Recognizing that the digital realm was “the future of journalism,” there was never any debate by Velie or Blackburn over whether to add the overhead of a print product. But with no tangible item to announce its presence, Velie had to find some way beyond word-of-mouth to drive traffic. In January 2008, with a slim-to-none marketing budget, Velie turned to another struggling medium: radio.
“Some stations can’t afford daily news segments,” Velie explains. “We’re trying to make a deal where we can sell news to radio stations, thirty-second news segments, or we can write to whatever they need. At first I was doing it for free, but it’s developed into a new way to make online media have income.”

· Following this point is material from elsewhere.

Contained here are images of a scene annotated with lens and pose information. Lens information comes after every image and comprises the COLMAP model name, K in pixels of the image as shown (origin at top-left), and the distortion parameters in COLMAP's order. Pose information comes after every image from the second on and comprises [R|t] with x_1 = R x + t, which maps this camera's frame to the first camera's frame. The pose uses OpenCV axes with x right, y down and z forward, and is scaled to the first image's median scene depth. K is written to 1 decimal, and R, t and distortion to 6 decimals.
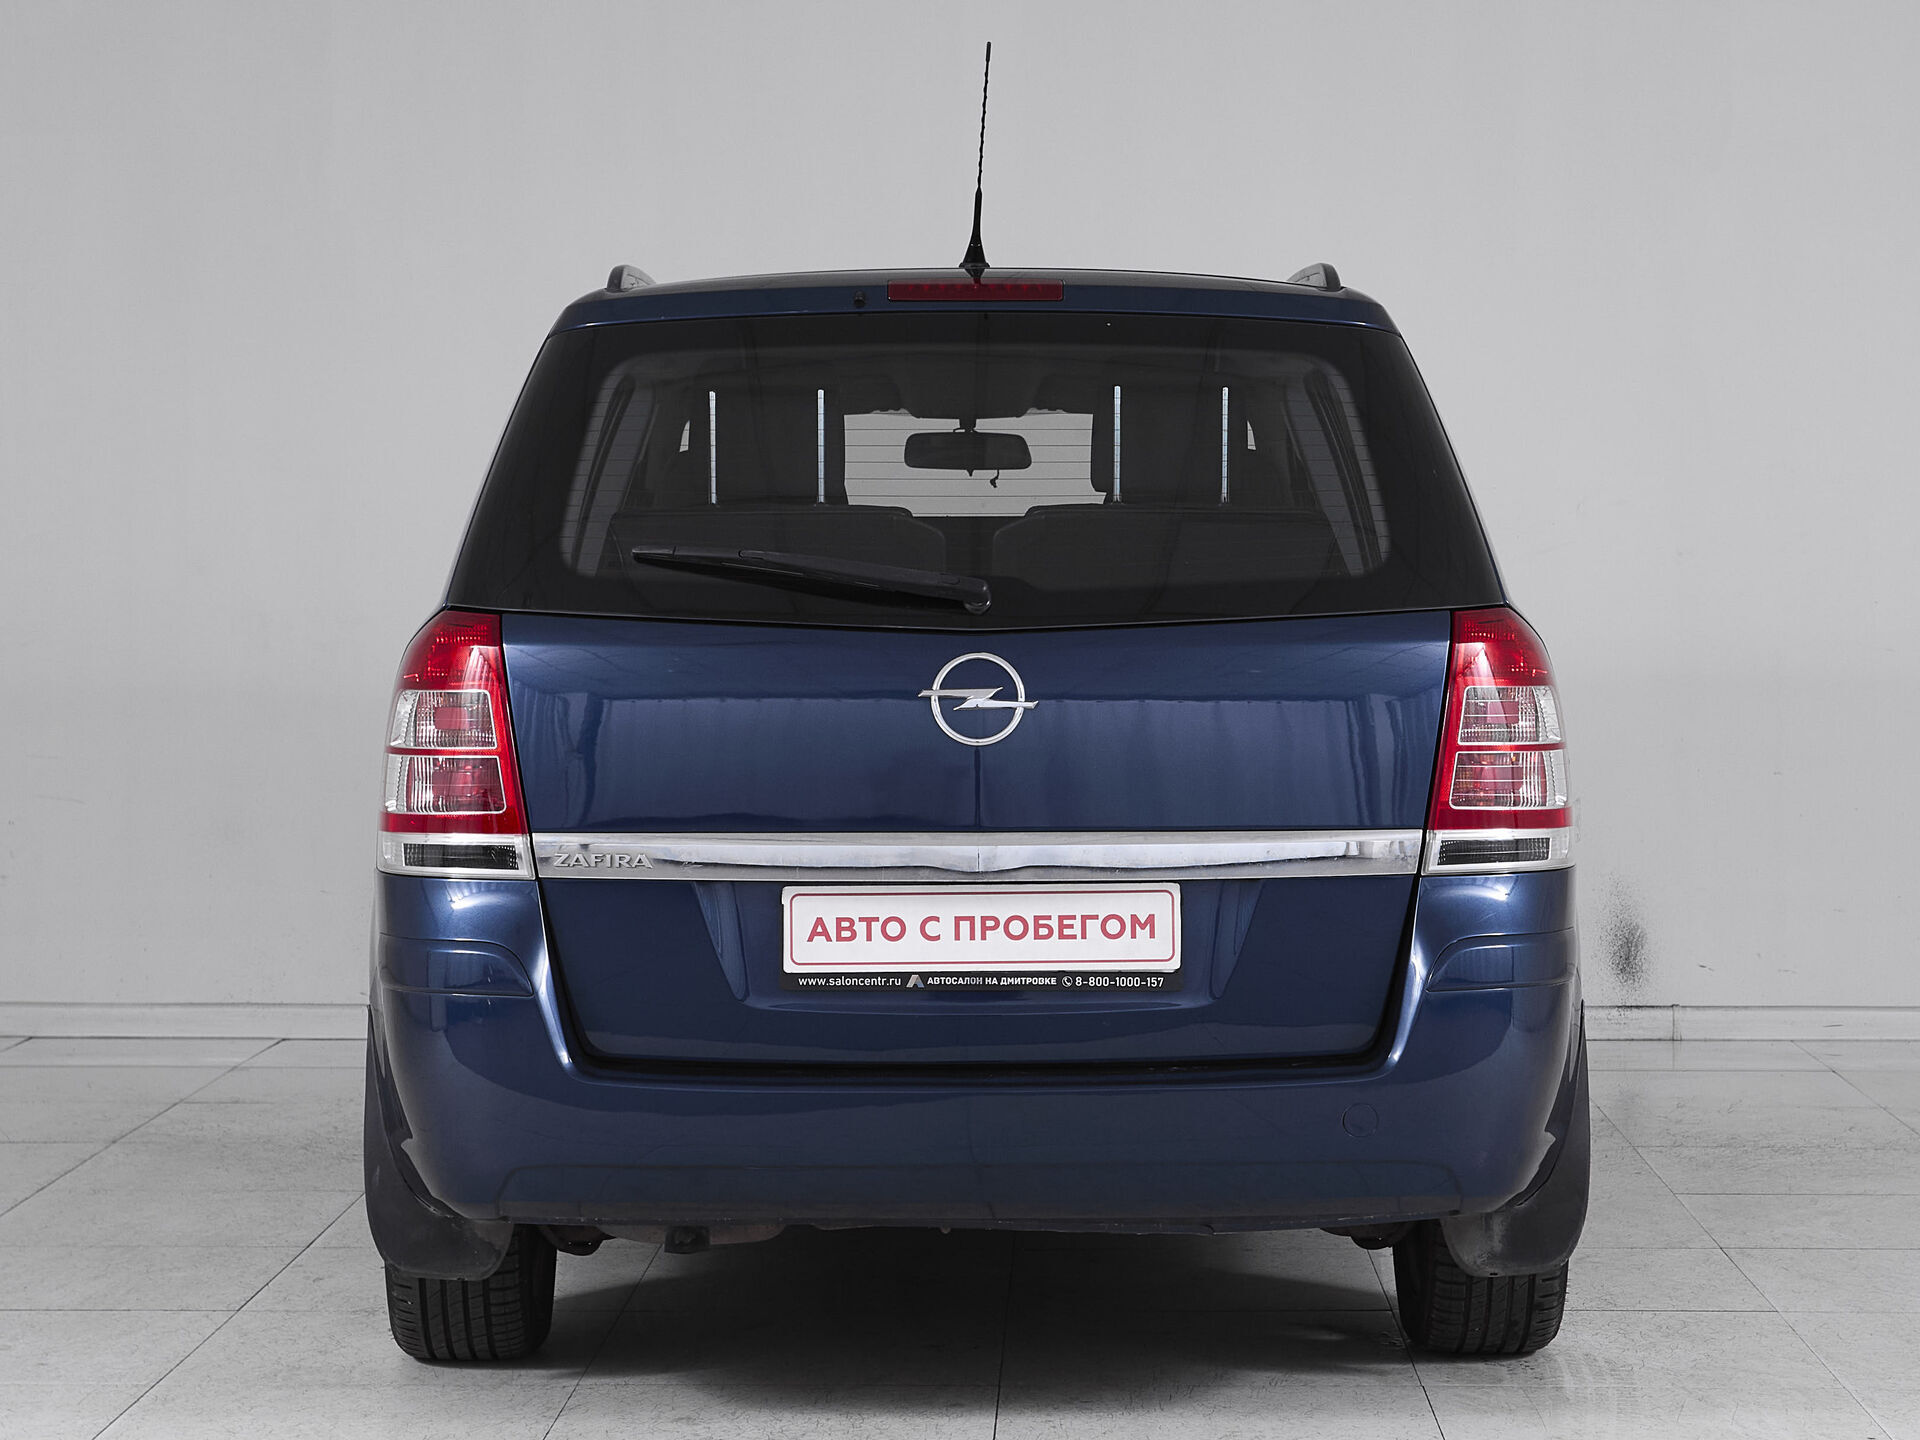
lens RADIAL K [[3366.8, 0, 960.0], [0, 3366.8, 720.0], [0, 0, 1]] dist [0.084592, 0.114878]
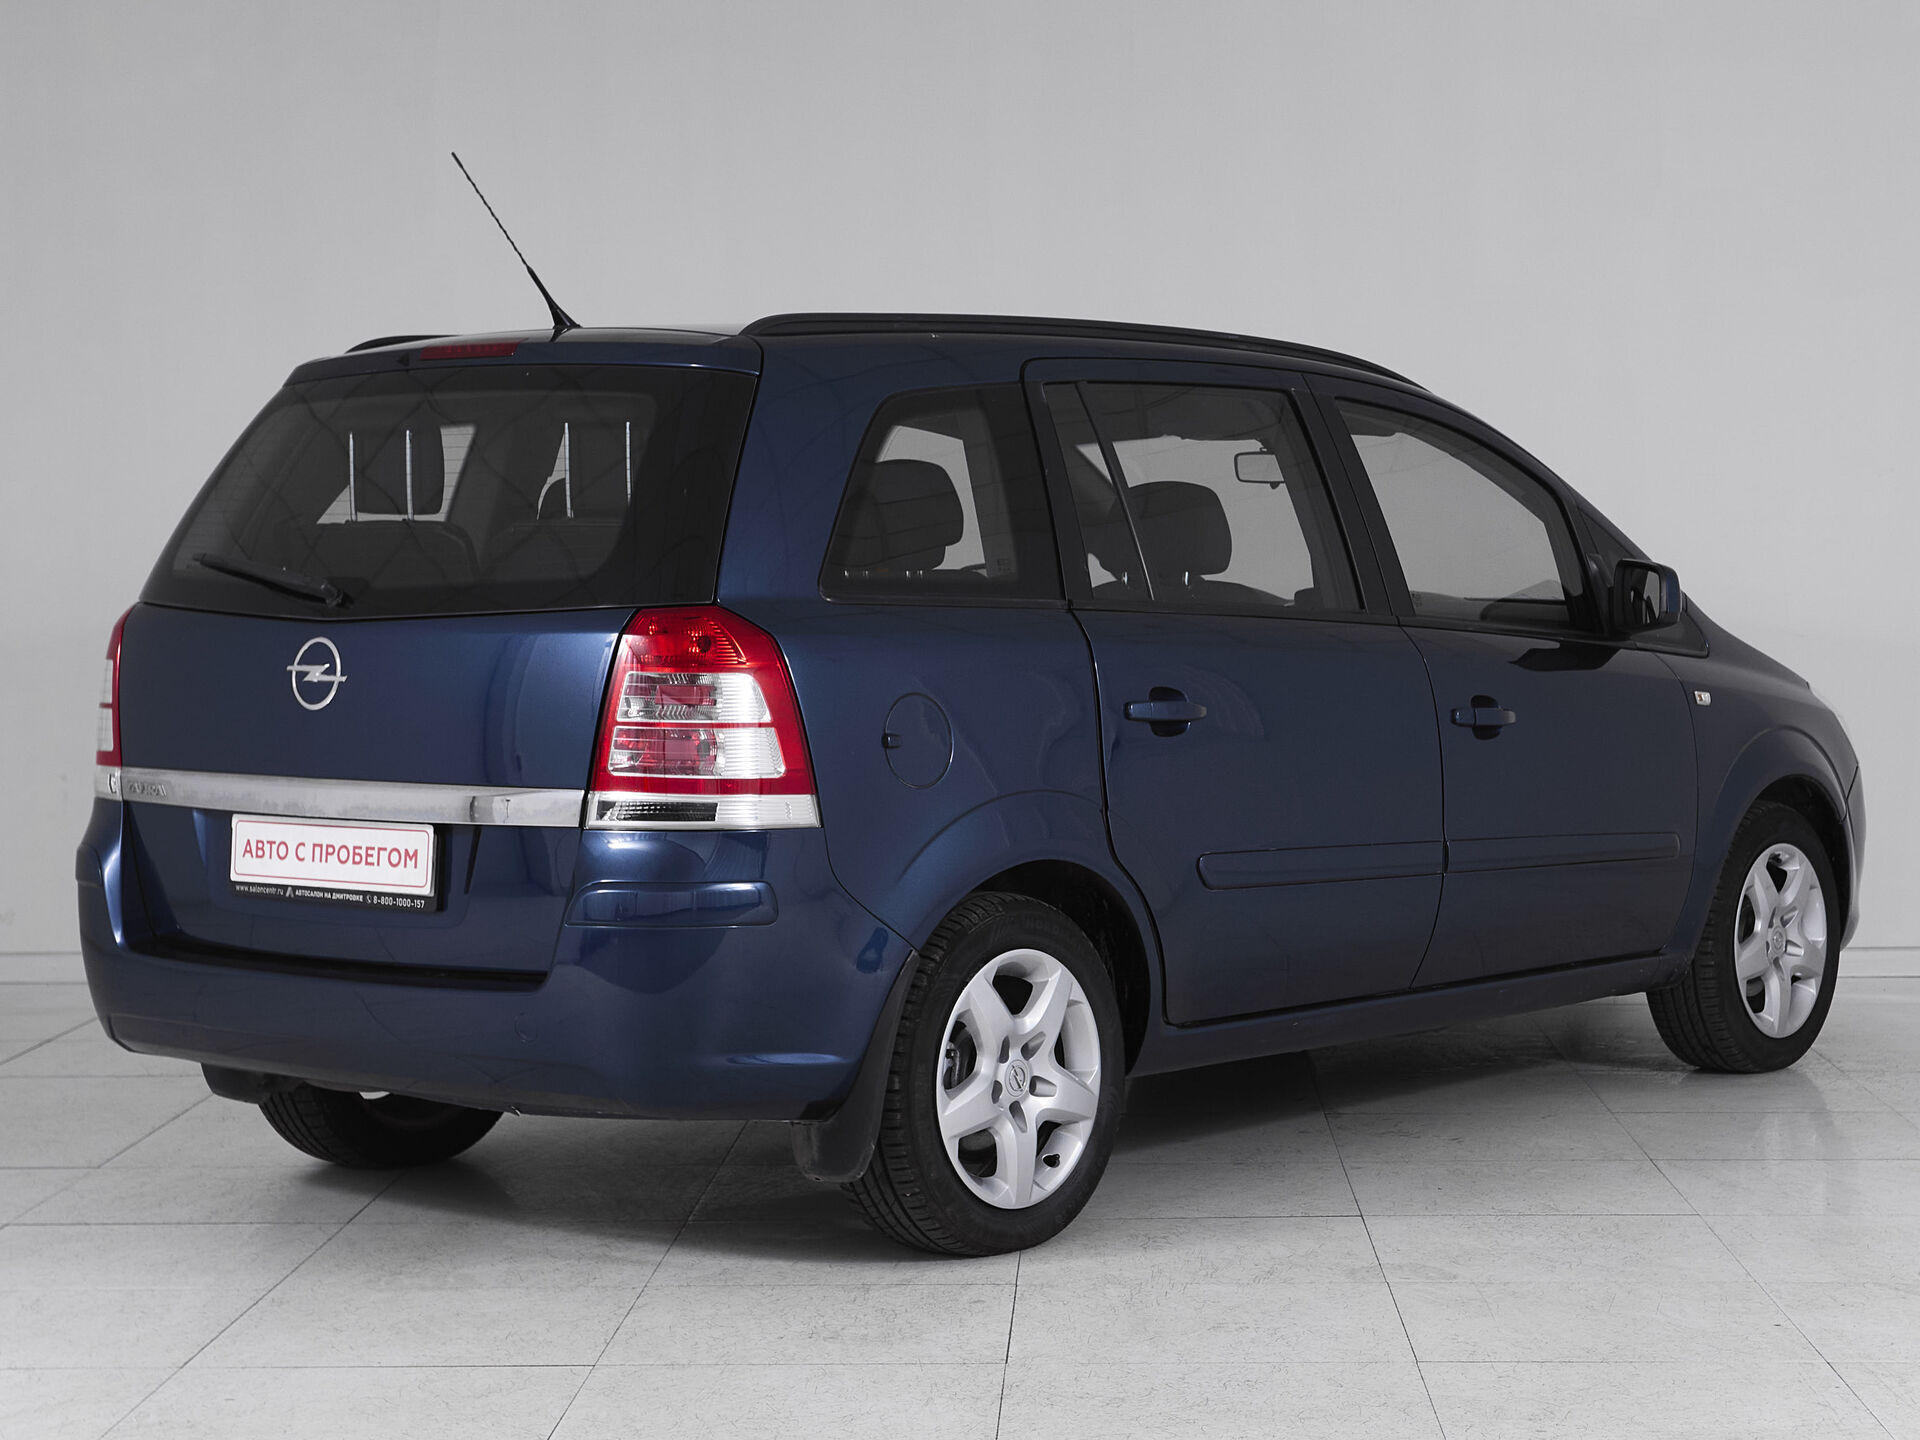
lens RADIAL K [[3366.8, 0, 960.0], [0, 3366.8, 720.0], [0, 0, 1]] dist [0.084592, 0.114878]
pose [[0.767114, 0.025577, -0.641001, 1.009551], [-0.031431, 0.999503, 0.002268, 0.000808], [0.640741, 0.018408, 0.767537, 0.170422]]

The radio news segments vary in content. Some of the segments are driven by CCN-reported stories, others are more typical radio appearances talking about recent news stories in the area.
Velie points to the hiring of award-winning journalist George Ramos in 2009 as a watershed moment for the then-young site. Prior to his hiring, Velie sat down to dinner with Ramos and shared her frustrations about the challenges of producing investigative work with minimal staff. Ramos responded that he’d be interested in joining the CCN team, telling Velie, “I’ll work for beer.” Ramos, who helped take home three Pulitzer Prizes for the Los Angeles Times before retiring in 2003, subsequently worked (for free) as the lead editor on all CCN investigative pieces. He continued his work with the site until his death in June 2011, at age sixty-three.
CalCoast News has evolved in recent years to include more than just investigative work. The site publishes daily arts and events coverage, and decidedly uninvestigative slideshows such as this one of the Morro Bay Avocado and Margarita Festival are now a considerable source of traffic. A sports section is under consideration.
Monetizing the site remains a challenge. Velie has looked to new revenue streams, including the radio segments, serializing novels, and selling e-books. Some revenue comes the old-fashioned way: selling ads to local businesses. One-fifth of the site’s revenue comes from donations, according to Velie. That money coming in has to support Velie and her two full-time co-workers, along with paying news contributors. Interns and contributors who write film and music reviews are not compensated.
Media law expert and California Polytechnic professor Bill Loving is now CalCoast News’s editor. The site currently averages 75,000 unique visitors per month according to internal numbers, and Velie is appearing on six radio shows weekly, including a morning music station. The stories the site produces reverberate across the Central Coast, and the site’s credibility is on the rise. It’s the kind of work that Velie built the site on and the kind of work that has kept CCN on the news media map.